União Europeia, o euro e o BCE
Mas as críticas não se ficam por Portugal. O agora candidato tem uma opinião negativa da União Europeia: “Faz muita asneira, tem feito muito erro, tem adotado soluções regulamentares e outras muito coxas, que têm levado à desgraçada — como sabe, no Tratado de Maastricht e tudo, o que provocou –, com uma moeda única para economias com tão diferentes níveis de desenvolvimento”, sintetiza. “Não podemos abdicar desses poderes, nessa matéria, nem o Banco Central Europeu é capaz de fazer, também, essa supervisão como deve de ser, ao contrário do que muitos podem pensar, que lá por serem estrangeiros — nós temos sempre esta mania que os estrangeiros podem”, chegara a comentar, mostrando as suas dúvidas relativamente à perda de soberania.
É, por estas razões, contra o federalismo e defende que Portugal não se deve entregar aos “braços da ‘bela e sedutora’ Europa, muitas vezes sem sabermos as condições exatas do que aí vem”. Em 2016, no congresso do PSD, dizia mesmo que a “União Europeia está débil e fraca, e por isso precisa de começar um ciclo novo”. E quanto à reestruturação da dívida? Pedro Santana Lopes não se comprometeu quando 75 personalidades defenderam a reestruturação da dívida. Discorda de alguns pontos, concorda com outros, mas admitiu na altura que a posição do Governo não podia ser essa. Em entrevista ao Público, Santana Lopes refere que “os países não se endividaram às escondidas da Europa” e, por isso, diz ser a favor de que a dívida superior a 60% seja mutualizada.
"[A moeda única foi] dar uma bicicleta pior a quem parte de trás e exigir-se que chegue ao mesmo tempo à meta.”

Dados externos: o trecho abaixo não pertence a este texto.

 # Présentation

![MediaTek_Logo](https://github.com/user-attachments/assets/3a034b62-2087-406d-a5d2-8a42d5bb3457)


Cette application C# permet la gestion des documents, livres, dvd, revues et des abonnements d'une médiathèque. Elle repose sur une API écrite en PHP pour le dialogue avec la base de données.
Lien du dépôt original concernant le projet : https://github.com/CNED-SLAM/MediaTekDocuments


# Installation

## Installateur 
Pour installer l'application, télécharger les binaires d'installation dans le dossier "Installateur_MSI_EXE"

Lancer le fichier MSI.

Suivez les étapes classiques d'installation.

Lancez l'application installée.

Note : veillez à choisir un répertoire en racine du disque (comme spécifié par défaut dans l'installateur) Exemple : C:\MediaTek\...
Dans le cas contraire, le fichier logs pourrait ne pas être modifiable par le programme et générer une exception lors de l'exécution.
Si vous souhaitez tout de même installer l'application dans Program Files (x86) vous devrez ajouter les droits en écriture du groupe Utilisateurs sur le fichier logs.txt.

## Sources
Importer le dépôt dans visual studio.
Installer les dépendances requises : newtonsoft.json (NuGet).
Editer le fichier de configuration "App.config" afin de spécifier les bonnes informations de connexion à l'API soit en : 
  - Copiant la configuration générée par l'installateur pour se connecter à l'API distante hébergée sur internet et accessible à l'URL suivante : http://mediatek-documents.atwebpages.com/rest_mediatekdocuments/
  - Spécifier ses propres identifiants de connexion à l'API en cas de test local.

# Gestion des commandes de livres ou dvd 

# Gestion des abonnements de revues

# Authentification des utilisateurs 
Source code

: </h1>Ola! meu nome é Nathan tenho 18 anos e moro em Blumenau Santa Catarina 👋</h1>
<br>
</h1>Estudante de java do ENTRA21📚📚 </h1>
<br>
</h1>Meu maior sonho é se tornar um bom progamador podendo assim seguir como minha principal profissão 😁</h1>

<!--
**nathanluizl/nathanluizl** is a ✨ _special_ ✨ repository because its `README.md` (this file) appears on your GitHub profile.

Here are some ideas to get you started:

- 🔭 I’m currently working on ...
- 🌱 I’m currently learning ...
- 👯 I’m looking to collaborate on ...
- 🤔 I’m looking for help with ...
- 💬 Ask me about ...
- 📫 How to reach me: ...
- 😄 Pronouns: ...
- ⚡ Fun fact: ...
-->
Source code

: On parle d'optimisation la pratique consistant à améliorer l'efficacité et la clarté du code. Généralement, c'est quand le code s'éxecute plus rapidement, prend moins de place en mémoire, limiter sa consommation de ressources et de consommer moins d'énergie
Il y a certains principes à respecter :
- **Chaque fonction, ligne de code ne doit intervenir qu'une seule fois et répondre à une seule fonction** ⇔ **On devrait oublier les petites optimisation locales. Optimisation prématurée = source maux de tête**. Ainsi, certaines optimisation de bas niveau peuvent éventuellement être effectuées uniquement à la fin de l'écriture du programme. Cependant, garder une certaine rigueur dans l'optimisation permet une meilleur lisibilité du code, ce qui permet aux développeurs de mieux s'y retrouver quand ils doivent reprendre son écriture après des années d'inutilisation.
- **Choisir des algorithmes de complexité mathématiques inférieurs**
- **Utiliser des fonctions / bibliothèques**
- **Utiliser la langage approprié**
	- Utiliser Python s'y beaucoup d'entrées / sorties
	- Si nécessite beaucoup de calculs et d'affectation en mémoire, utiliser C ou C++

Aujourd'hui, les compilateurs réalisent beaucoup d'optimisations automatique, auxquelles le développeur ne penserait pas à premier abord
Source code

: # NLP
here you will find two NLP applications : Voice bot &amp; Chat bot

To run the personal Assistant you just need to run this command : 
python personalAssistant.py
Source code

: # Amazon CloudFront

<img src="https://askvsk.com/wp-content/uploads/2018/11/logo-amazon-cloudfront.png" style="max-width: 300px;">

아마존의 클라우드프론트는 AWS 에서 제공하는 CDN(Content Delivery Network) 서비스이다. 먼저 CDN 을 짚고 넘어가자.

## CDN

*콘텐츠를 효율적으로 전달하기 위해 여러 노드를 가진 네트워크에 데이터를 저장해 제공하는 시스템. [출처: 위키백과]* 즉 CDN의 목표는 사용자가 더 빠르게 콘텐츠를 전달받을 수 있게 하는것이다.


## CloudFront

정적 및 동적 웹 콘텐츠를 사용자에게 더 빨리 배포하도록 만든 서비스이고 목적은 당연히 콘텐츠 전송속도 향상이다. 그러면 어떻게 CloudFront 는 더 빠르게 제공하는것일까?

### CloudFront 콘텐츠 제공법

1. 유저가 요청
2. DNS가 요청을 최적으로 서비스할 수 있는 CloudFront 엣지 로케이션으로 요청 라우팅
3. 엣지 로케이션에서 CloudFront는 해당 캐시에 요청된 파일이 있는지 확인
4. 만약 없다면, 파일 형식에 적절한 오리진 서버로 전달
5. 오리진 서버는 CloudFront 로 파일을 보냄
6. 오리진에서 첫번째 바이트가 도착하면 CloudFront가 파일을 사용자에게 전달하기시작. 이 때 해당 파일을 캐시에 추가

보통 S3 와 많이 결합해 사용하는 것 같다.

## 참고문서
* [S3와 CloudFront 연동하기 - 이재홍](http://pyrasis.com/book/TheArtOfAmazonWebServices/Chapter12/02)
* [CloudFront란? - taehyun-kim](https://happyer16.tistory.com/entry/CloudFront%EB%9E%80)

Isso não o impede de criticar muitas vezes a opção de Portugal entrar no euro. “A minha questão é o pecado original de Maastricht — a moeda única. Dar uma bicicleta pior a quem parte de trás e exigir-se que chegue ao mesmo tempo à meta. Disse isto em 2000, com esta mesma imagem da bicicleta”, argumentava. Criticou, assim, a “receita que levou a Europa à crise de hoje” e insiste num ponto a que volta recorrentemente: “Ninguém em Portugal fala do que é o nosso maior défice: a produtividade, que é o outro lado da moeda para ganharmos competitividade“.
As funções do Estado
O ex-Provedor da Santa Casa compreendeu o ajustamento feito ao Estado social nos últimos anos — “é preciso aligeirar o peso do Estado social, não há condições para sustentar o que tínhamos até aqui”, chegou a dizer –, mas continua a ser um defensor da presença do Estado no setor dos cuidados de saúde. “Sou um defensor muito mais acérrimo da presença do Estado na Saúde do que, por exemplo, na educação. Na Saúde o Estado tem de estar lá, não pode falhar”, disse. Por exemplo, em 2004, já enquanto primeiro-ministro, defendeu o pagamento de taxas moderadoras em função dos rendimentos.

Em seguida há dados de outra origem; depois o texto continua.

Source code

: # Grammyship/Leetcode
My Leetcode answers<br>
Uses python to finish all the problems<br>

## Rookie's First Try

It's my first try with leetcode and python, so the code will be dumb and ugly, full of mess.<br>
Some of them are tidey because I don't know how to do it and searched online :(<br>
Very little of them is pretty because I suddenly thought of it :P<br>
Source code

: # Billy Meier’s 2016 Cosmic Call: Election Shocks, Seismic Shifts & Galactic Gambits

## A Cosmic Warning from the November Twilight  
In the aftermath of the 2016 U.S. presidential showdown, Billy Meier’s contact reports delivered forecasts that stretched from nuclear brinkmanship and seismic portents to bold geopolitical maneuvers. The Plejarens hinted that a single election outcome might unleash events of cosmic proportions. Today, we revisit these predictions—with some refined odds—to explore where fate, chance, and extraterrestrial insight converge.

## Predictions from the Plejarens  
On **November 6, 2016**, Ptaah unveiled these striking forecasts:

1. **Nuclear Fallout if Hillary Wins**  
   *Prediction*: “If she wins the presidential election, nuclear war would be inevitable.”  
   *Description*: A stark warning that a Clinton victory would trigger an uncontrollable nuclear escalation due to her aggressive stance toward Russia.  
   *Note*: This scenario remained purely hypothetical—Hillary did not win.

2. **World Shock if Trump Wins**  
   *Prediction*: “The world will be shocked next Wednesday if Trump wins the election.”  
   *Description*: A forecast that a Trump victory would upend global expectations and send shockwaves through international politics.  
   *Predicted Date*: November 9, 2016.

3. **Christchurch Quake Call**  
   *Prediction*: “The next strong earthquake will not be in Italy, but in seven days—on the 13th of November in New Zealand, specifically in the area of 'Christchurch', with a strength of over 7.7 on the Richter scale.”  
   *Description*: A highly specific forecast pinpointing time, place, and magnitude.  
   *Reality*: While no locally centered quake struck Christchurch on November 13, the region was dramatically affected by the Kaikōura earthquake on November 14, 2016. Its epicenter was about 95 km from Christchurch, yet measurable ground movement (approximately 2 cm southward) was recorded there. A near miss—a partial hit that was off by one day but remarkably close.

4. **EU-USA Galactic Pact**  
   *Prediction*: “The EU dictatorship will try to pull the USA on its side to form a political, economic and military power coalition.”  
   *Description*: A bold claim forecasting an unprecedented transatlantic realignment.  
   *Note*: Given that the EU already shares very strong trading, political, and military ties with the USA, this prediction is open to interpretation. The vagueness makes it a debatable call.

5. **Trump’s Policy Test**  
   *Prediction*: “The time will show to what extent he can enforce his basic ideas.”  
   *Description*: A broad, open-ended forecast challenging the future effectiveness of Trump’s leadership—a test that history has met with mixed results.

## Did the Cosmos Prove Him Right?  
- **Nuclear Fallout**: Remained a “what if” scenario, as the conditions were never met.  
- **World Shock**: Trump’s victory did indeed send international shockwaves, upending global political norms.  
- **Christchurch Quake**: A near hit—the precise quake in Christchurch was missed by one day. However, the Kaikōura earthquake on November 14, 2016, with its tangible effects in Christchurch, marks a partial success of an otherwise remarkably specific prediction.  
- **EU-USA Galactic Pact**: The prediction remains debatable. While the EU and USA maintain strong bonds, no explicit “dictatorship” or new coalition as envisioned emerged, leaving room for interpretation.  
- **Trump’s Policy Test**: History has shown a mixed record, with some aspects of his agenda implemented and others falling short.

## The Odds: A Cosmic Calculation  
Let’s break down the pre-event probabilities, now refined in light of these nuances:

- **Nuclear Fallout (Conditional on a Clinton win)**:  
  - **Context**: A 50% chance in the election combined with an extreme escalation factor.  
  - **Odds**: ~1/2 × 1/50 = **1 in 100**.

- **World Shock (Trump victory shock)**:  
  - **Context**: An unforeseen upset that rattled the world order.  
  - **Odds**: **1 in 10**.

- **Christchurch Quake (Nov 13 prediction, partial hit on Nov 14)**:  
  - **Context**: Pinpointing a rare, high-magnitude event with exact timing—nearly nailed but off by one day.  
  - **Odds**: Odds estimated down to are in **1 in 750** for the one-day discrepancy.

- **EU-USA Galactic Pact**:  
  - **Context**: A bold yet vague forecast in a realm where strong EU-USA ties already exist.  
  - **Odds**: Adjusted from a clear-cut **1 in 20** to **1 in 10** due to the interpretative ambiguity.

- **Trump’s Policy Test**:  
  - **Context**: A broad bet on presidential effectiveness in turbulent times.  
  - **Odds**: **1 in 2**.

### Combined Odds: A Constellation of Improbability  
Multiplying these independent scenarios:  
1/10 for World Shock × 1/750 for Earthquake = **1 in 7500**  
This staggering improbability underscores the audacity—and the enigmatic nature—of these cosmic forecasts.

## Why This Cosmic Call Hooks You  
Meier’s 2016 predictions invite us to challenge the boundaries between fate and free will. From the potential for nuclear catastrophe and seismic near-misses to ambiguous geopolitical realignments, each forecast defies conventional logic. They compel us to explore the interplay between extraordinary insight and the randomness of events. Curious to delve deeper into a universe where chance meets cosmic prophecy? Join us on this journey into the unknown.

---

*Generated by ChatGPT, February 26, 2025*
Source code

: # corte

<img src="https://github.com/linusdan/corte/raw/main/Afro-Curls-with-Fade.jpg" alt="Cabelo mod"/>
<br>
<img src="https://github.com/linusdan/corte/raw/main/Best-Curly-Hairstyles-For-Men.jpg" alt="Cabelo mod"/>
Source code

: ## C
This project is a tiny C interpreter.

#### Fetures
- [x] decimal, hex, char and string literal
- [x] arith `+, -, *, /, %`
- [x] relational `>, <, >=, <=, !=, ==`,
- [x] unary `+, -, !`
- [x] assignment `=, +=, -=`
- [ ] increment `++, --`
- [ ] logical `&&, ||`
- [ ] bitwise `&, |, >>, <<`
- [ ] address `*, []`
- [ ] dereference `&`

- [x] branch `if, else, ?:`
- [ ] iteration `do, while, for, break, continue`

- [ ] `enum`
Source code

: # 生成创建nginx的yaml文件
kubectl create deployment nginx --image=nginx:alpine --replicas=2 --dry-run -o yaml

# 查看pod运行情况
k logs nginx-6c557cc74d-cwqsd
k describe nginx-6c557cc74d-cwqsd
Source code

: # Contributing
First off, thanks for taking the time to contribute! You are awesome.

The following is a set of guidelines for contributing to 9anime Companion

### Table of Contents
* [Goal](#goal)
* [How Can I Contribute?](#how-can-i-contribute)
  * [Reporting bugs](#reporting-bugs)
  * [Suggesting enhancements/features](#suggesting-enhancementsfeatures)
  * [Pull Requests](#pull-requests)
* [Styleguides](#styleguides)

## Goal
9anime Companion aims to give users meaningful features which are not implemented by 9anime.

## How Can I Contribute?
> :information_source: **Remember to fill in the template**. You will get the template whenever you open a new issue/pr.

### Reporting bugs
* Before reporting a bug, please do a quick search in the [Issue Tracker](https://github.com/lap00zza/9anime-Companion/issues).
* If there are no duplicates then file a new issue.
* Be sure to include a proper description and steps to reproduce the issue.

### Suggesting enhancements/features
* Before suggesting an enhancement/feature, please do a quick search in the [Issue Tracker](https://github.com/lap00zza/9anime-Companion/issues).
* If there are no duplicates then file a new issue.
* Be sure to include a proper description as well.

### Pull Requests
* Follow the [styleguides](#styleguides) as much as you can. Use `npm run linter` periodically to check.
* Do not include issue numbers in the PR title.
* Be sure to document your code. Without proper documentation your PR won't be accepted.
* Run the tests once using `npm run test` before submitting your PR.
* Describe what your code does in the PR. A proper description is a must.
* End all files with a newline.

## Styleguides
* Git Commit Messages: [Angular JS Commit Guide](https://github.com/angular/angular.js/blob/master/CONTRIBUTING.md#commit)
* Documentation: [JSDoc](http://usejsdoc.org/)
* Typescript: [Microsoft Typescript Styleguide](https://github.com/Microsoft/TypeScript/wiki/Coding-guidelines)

"Sou um defensor muito mais acérrimo da presença do Estado na Saúde do que, por exemplo, na educação.”
Santana Lopes concorda com Passos Coelho na ideia de que o país viveu acima das suas possibilidades, muito por culpa do aumento dos salários e do endividamento excessivo. “Tínhamos poupado tanto, tanto, tanto se o país não endeusasse asneiras”, afirmou Santana, aproveitado por criticar em várias intervenções as Parcerias Público-Privadas e as scuts. Ainda assim, considera que “a carga fiscal é muito pesada nos portugueses”.
Para além da saúde, também é visível no discurso do agora candidato uma aposta na cultura. “Temos de apoiar a cultura, não podemos ter os artistas parados”, chegou a dizer.
Os militantes do PSD vão escolher o seu próximo presidente a 13 de janeiro em eleições diretas. O congresso acontece um mês depois em Lisboa.